The distinction between vertical angle division and traditional dome division technique cannot be emphasized enough. Dome division involves transecting the LLC at the domal portion of the lateral crura; similar to performing a lateral crural steal, with the medial post consisting of the medial, intermediate, and a portion of the lateral crus ( Figure 13-4 ). The resulting tip structure is defined by the apex of the medial post with the lateral crura remnants collapsing to its side. The most common problems associated with this technique were tent pole deformities, due to a narrow pointed medial post defining the tip, and alar collapse, due to inadequate support of the lateral crura remnant. In contrast, vertical angle division transects the LLC at the angle, the natural junction between medial-intermediate crura and lateral crura. The entire lateral crura remain intact. The tip structure is created by the contoured medial edge of the lateral crura overriding the slightly splayed medial-intermediate crural complex ( Figure 13-5 ). This produces a more natural and attractive nasal tip appearance and avoids the problems associated with dome division.

Figure 13-4
A, B, Schematic diagram demonstrating location of lower lateral cartilage transaction with classic dome division. The medial crural post forms the tip and the lateral crura collapse to its side.

Figure 13-5
Illustration demonstrating vertical angle division with the tip complex being formed by the lateral crura overriding the splayed apices of the medial crura.

Technique

Overview

All cases are performed through an open/external rhinoplasty approach using an inverted-V columellar incision. A relatively consistent sequence of steps is adhered to in this technique, as outlined next.

  • Skin flap elevation

  • Separate medial crura and identify caudal septum

  • Septal mucoperichondrial flap elevation

  • Septal shortening (as needed)

  • Septal cartilage harvest

  • Closure of septal mucosal flaps

  • Elevate vestibular mucosa from under the angle

  • Vertical angle division

  • Medial crura sutured together

  • Mucosal elevation under cephalic margin of lateral crura and separation of lateral crura from ULC (scroll)

  • When additional rotation is needed—release and transaction of the lateral tail of the lateral crura

  • Cephalic trim of lateral crura

  • Graft creation (columella strut) from septal cartilage

  • Placement and suture fixation of columella strut in an intracrural premaxillary pocket

  • Medial (and intermediate) crural modification—height and shape

  • Membranous septal sutures (as needed)

  • Extended shield graft (if needed)

  • Dorsal modifications

Septum

The caudal septal cartilage is attached to the LLC through the membranous septum. By virtue of this relationship the caudal septum affects nasal tip projection, length, and rotation. The external anterior approach to harvesting septal cartilage requires separation of the medial crura and taking down the membranous septum ( Figure 13-6 ). Releasing this attachment deprojects, shortens, and rotates the nasal tip. Even when these are not the primary goals for a particular patient, this release will also facilitate subsequent efforts to lengthen, counterotate, and/or project the nasal tip freely.
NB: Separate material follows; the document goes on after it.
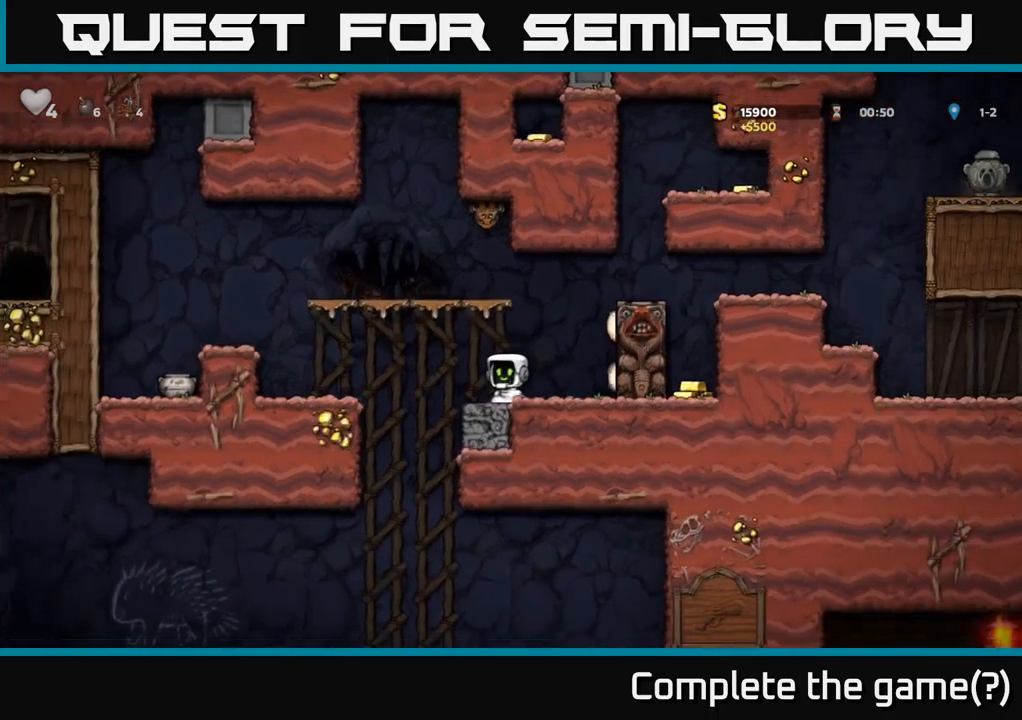
{"buttons": ["A", "DPAD_RIGHT"], "left_stick": "center", "right_stick": "center", "events": [[450, "A", "down"], [467, "DPAD_RIGHT", "down"]]}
Figure 13-6, Anterior approach to septum. The medial crura are separated and the membranous septum is dissected through to expose the caudal septum. The membranous septum, separating the left lower lateral cartilage and the caudal septum, is indicated by the white line.

Following the takedown of the membranous septum and elevation of the septal mucosal flaps, caudal septal length is evaluated to determine the need for septal shortening ( Figure 13-7 ). An excessively long septum may interfere with efforts to rotate or shorten the nasal tip impairing free mobilization of the LLC. Septal length is also assessed to ensure adequate room to place a columella strut graft without changing nasal length. After addressing caudal septal length, the septal cartilage is harvested and the mucoperichondrial flaps are sutured together using a quilting suture technique.

Figure 13-7, The medial crura are retracted to allow for shortening of the caudal septum with a No. 15 blade.